Title of Artwork: “Achrome”
Artwork by Piero Manzoni
Year Created 1959
Summary of Achrome
Manzoni Achromes were self-defining works of art that asserted only their own surfaces, surfaces from which all other extraneous detail, artifice, and style had been eliminated.
They were both a response to and an extension of Lucio Fontana’s Spatialist explorations, Alberto Burri’s self-asserting material works, and Yves Klein’s monochromes, in which only their own surfaces were asserted.
Manzoni, who was highly influenced by Freud and Jung’s psychoanalytical literature at the time, referred to his Achromes as “totems,” despite the fact that they were manifestly genuine physical presences that expressed only their own formal and material features.
All About Achrome
The visual plane had always been historically enclosed by an illusory and conceptual space up until these works ultimately and irrevocably broke down. However, they were works of art that began to function as real, unaesthetic concepts in the physical space of the viewer and the environment around them.
The Achrome was consequently a work that heralded the end of the idea of the art-object, and in this view, represented the completion of the anti-material trend inherent in Fontana’s Spatialist aesthetic and also the ‘immateriality’ of Klein’s work.
These previous examples, however, were not enough to establish Manzoni’s ultimate ‘zone’ of freedom and the eventual liberation of art from style. Manzoni emphasised, ‘We cannot see the picture as a space onto which we project our mental scenography.’ ‘It is in this arena of freedom that we hunt for our first visions.’
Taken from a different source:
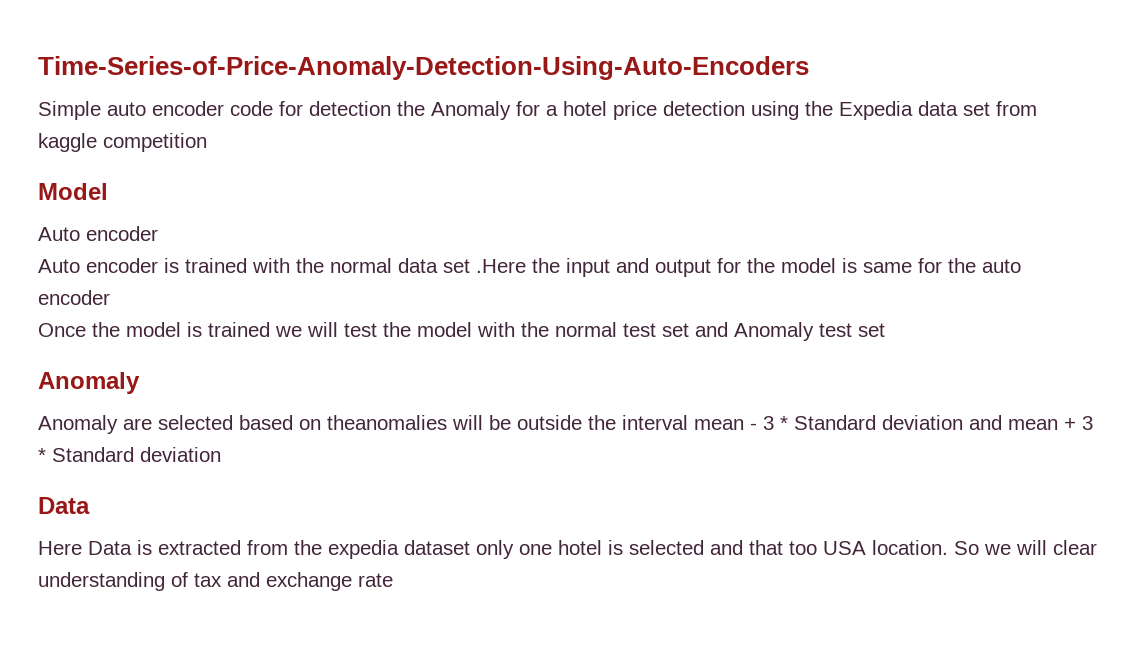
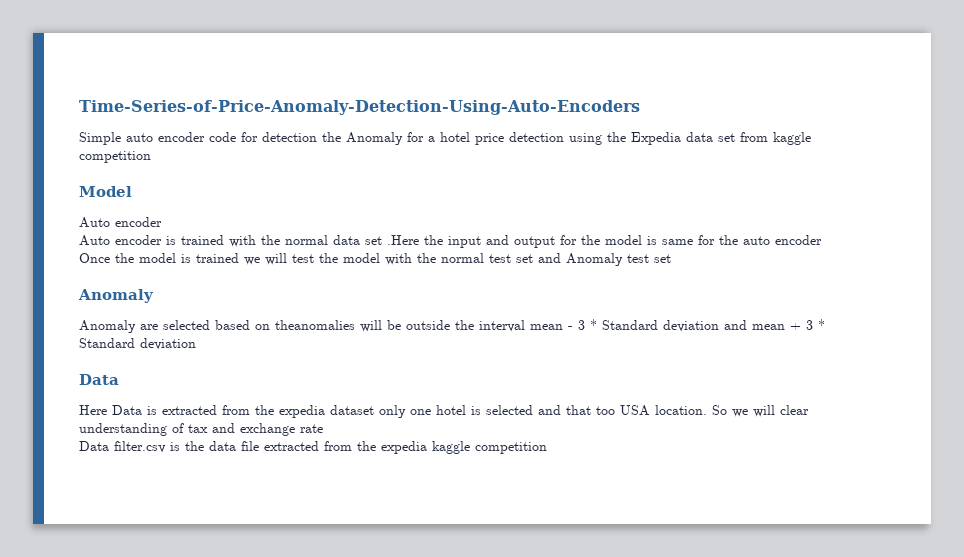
(393, 580) none -> [79,441,547,454] // Data filter.csv is the data file extracted from the expedia kaggle competition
Absolute images, which can only be regarded for what they are, rather than what they record, explain, or communicate. Piero Manzoni, For the Discovery of a Zone of Images. 1957.)
Although Manzoni advocated for the emancipation of art from style, his unique’styleless’ creations often betray the artist’s own brilliant and unfailing sense of style.
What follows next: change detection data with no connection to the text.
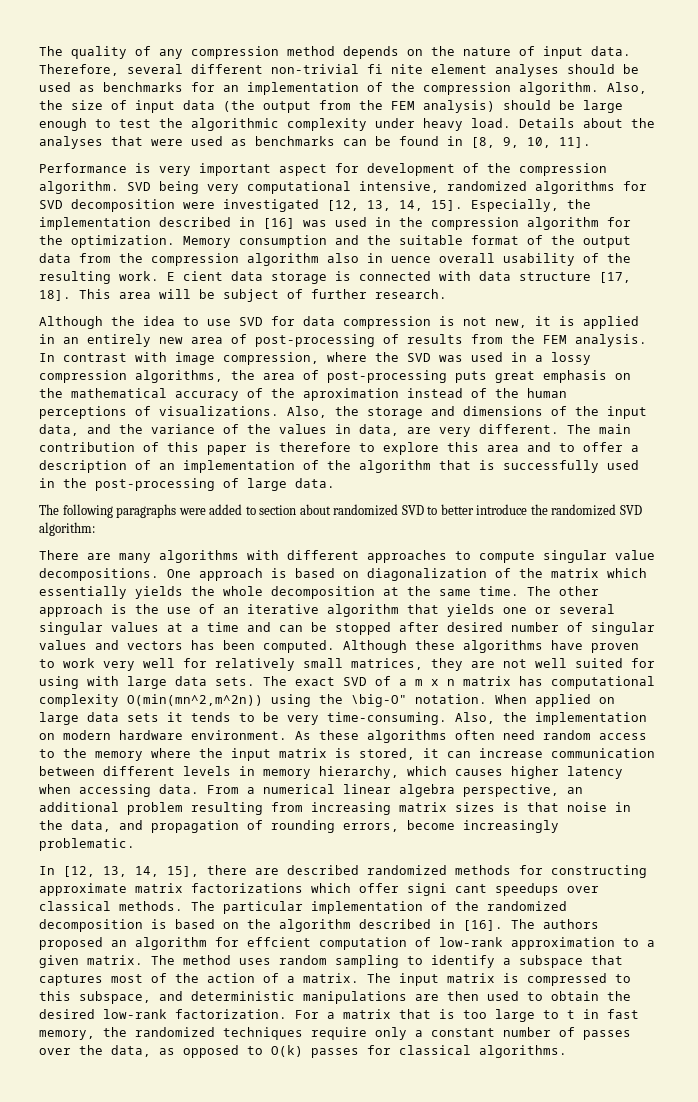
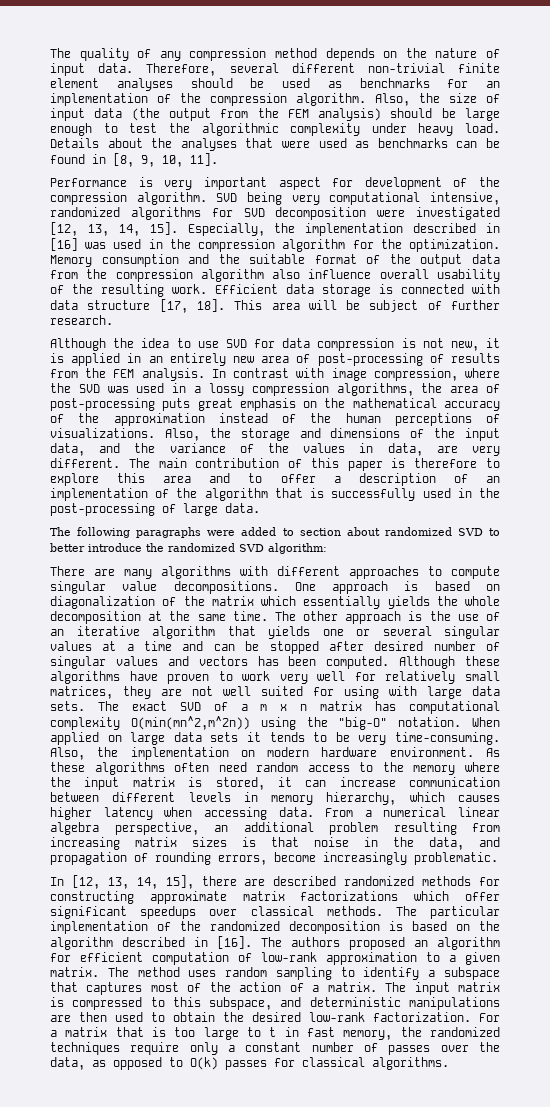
[367,64,423,74] fi nite -> [458,63,500,73] finite
[367,253,431,263] in uence -> [308,269,372,279] influence
[167,271,223,281] E cient -> [215,284,278,294] Efficient
[303,388,399,401] aproximation -> [113,413,205,426] approximation
[351,694,407,707] \big-O" -> [338,717,388,730] "big-O"
[407,883,487,896] signi cant -> [50,906,127,919] significant
[247,937,311,947] effcient -> [80,952,143,962] efficient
For example, the Achromes of 1957–58 and 1958–59 in this case, are two quite distinct representations of the same autonomous and self-defining, “styleless” concept.
Unlike the other Achrome, which has a kaolin-coated pleat that makes a dramatic line of self-asserting material texture across the centre of a normally flat white canvas, the loose informel-like folds of this one seem to embrace a lush Baroquelike elegance.
Many of Manzoni’s works have the same understated elegance as these two, despite the fact that they have moved away from materiality and hardly any involvement by the artist’s hand, finally transcending the objecthood of art to become merely motions and/or concepts.
All of Manzoni’s work, from the endless linee (lines) to the thumb-printed egg series to the balloons of his own breath to the mass-produced tins of “merda d’artista” (his own shit), was characterised by a cool elegance.